O líder socialista foi mais longe e afirmou que o próprio Cavaco Silva contribuiu para o desânimo que criticou no seu discurso. 

“O Presidente da República tem contribuído para o desânimo e para a descrença. “


Depois de o chefe de Estado ter definido quatro objetivos fundamentais para o próximo Governo, o líder socialista admitiu estar consciente de que vai “herdar uma situação muito difícil”, mas assegurou que saberá “certamente resolver a situação”, tal como fez na Câmara de Lisboa.

“Estou certo de que vou herdar uma situação muito difícil, uma dívida muito pesada, tal como aconteceu em Lisboa. Mas saberei certamente resolver esta situação, como fiz em Lisboa, sem sacrificar os direitos dos portugueses.“


António Costa congratulou-se pela homenagem póstuma ao ex-ministro socialista Mariano Gago e pelo reconhecimento do trabalho de Teixeira dos Santos, ministro das Finanças do Governo de José Sócrates. Ambos foram condecorados esta quarta-feira com a Grã-Cruz da Ordem Militar de Cristo.
 

“Quero congratular-me pelo facto de ter sido prestada uma homenagem póstuma que já tardava a Mariano Gago e um reconhecimento ao notável esforço que Teixeira dos Santos fez.”


BE acusa Cavaco de “lançar a campanha PSD e CDS”


Já a porta-voz do Bloco de Esquerda Catarina Martins acusou Cavaco Silva de “lançar a campanha PSD e CDS” no seu discurso e de não se dirigir aos mais sacrificados com a austeridade.

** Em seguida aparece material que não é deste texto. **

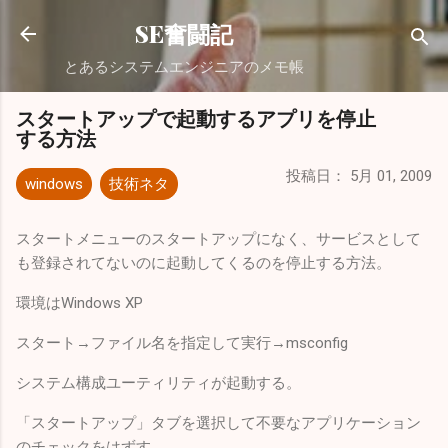
スキップしてメイン コンテンツに移動
SE奮闘記
とあるシステムエンジニアのメモ帳
スタートアップで起動するアプリを停止
する方法
投稿日：
5月 01, 2009
windows
技術ネタ
スタートメニューのスタートアップになく、サービスとして
も登録されてないのに起動してくるのを停止する方法。
環境はWindows XP
スタート→ファイル名を指定して実行→msconfig
システム構成ユーティリティが起動する。
「スタートアップ」タブを選択して不要なアプリケーション
のチェックをはずす。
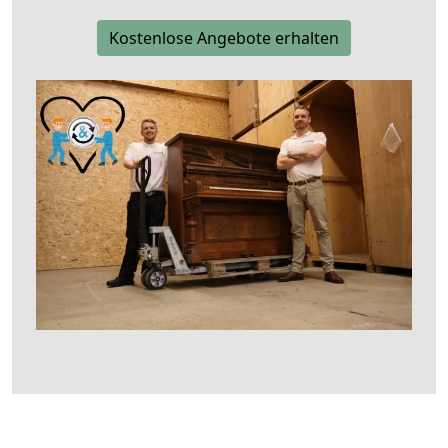
Kostenlose Angebote erhalten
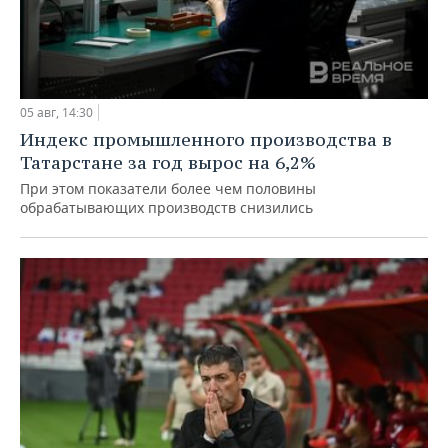
05 авг, 14:30
Индекс промышленного производства в
Татарстане за год вырос на 6,2%
При этом показатели более чем половины
обрабатывающих производств снизились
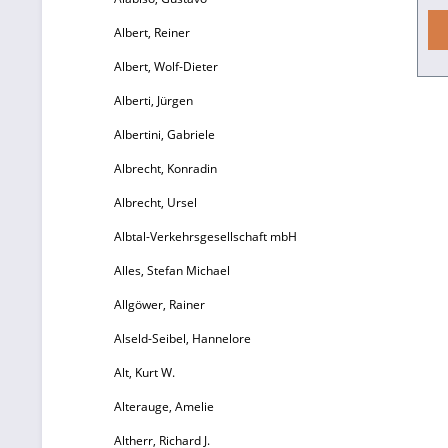
Albert, Reiner
S
d
Albert, Wolf-Dieter
Alberti, Jürgen
g
Albertini, Gabriele
K
Albrecht, Konradin
Albrecht, Ursel
Zu
Albtal-Verkehrsgesellschaft mbH
Alles, Stefan Michael
F
Allgöwer, Rainer
Alseld-Seibel, Hannelore
Alt, Kurt W.
K
Alterauge, Amelie
H
Altherr, Richard J.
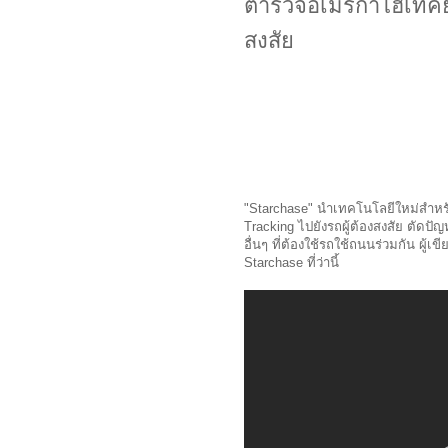
ตำรวจอเมริกาไฮเทคย
สงสัย
"Starchase" นำเทคโนโลยีใหม่สำหร
Tracking ไปยังรถผู้ต้องสงสัย ตัดปัญ
อื่นๆ ที่ต้องใช้รถใช้ถนนร่วมกัน ผู
Starchase ที่ว่านี้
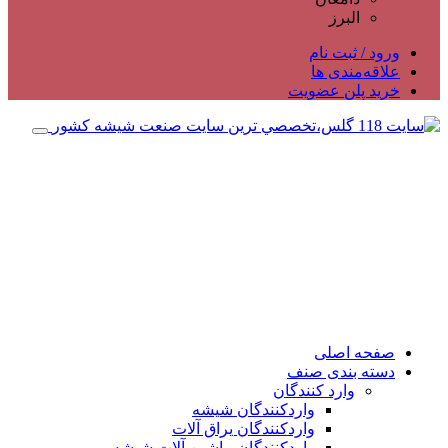
البرز
ورود / ثبت نام
علاقه‌مندی ها
خرید پلن عضویت
صفحه اصلی
دسته بندی صنف
وارد کنندگان
واردکنندگان شیشه
واردکنندگان یراق آلات
واردکنندگان ماشین آلات شیشه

“Com meio milhão de postos de trabalho destruídos, com salários cortados, pensões cortadas, com pobreza crescente, pobreza infantil crescente, Cavaco Silva não tem uma única palavra para as pessoas que mais sacrificadas foram nestes quatro anos, e pelo contrário, hoje aparece não como um Presidente da República, mas sim Aníbal Cavaco Silva a fazer um discurso para lançar a campanha eleitoral de PSD e CDS.”


A porta-voz bloquista, que falou à margem de uma iniciativa na Feira do Livro de Lisboa, aproveitou também para lembrar que “há quatro anos o Presidente da República fez um discurso a dizer que Portugal não aguentava mais sacrifícios, que os portugueses não podiam ser mais sacrificados”.